Review: "Profit Motive and the Whispering Wind" (Gianvito, USA)

John Gianvito's documentary is an example of an ideal cinema of awareness, pedagogy, history, and activism.
Daniel Kasman

Profit Motive and the Whispering Wind

John Gianvito proves once again that in the cinema simplicity begets superlative richness. His 2007 documentary, the non-monumental Profit Motives and the Whispering Wind, chronologically tracks a history of struggles for liberty and bloody repressions in North America—and later, the United States—through the simple digital recording of monuments: grave stones, historical signs, unmarked sites, and statues. The scope reaches from the 17th century fights between Native Americans and colonists through American slavery, late 19th and early 20th century labor union struggles, and more ambiguous fights against social, state, and capitalist powers in the late 20th century.
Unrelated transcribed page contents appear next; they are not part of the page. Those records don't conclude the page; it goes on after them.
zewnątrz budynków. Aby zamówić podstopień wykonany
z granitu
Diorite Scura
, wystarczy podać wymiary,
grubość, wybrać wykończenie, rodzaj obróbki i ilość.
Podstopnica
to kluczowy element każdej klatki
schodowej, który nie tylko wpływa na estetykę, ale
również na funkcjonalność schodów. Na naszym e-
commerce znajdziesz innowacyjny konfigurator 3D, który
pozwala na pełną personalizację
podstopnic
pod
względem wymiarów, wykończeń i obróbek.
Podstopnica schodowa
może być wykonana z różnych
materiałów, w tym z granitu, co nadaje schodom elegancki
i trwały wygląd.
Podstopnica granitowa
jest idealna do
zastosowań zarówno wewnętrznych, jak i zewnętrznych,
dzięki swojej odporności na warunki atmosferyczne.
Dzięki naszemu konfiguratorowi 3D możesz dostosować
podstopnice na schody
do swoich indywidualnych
Gianvito's masterpiece unites a disparate and largely forgotten series of figures and events not necessarily to resurrect awareness of them so much as to use cinema to create a horrifying, as well as proud, thread of history of loud voices through silent markers.

Indeed, the silence of these many unknown events, persons, and histories is continually alluded to, and the stunning sound design of the film—live recordings for nearly each shot—explain part of the title of the film: the dominant aural motif is wind, rustling gently or blowing heartily through the trees and bushes, and if the monuments to the past can no longer speak, at least, it seems, the land is aware of history, and reference it continually and for ever through the ghostly activity.
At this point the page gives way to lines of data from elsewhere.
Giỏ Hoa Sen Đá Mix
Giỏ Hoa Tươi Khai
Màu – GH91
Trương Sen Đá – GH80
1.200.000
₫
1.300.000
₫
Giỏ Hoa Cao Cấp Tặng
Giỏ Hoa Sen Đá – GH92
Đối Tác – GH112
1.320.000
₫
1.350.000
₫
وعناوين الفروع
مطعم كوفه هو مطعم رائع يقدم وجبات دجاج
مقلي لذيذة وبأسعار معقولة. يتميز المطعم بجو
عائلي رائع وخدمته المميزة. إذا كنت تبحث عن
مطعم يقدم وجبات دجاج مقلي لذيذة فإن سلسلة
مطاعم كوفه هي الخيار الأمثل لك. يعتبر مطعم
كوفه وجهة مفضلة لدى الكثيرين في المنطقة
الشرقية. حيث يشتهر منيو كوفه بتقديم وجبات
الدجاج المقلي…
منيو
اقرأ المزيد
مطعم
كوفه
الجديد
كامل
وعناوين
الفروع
Cutting easily, logically from medium and long shots of the markers and to closer views so that we may read the text—or what is left of it, as the first montage of a cemetery makes clear, there is a great deal of markers left illegible, just as there must be a great deal of people and events left unmark—Gianvito's film is a history lesson, a record, and a collage, perhaps the best example of an ideal cinema of awareness, pedagogy, history, and activism. Interspersed between the shots of markers are what may or may not be nearby ambient shots of the landscape, occasionally with urban, and later, corporate landmarks visible. More shocking are a small series of animated vignettes cut between the real footage, of what looks like, first, gold miners, and later, strikers or protestors—ghosts of history that can only be included through the artificial creation of someone's pen.

But the film is not only the physical and natural evidence of a nation's organized pride and extensive shame, but stunningly includes a final montage of contemporary activism, unanchored by references to what is being protested, where, when, or why—in diametric contrast to the super-specific monuments that make up most of the film—and we are left with the sensation of potential history making this very day through activism, in contrast to the settled, almost serene weight of bygone events.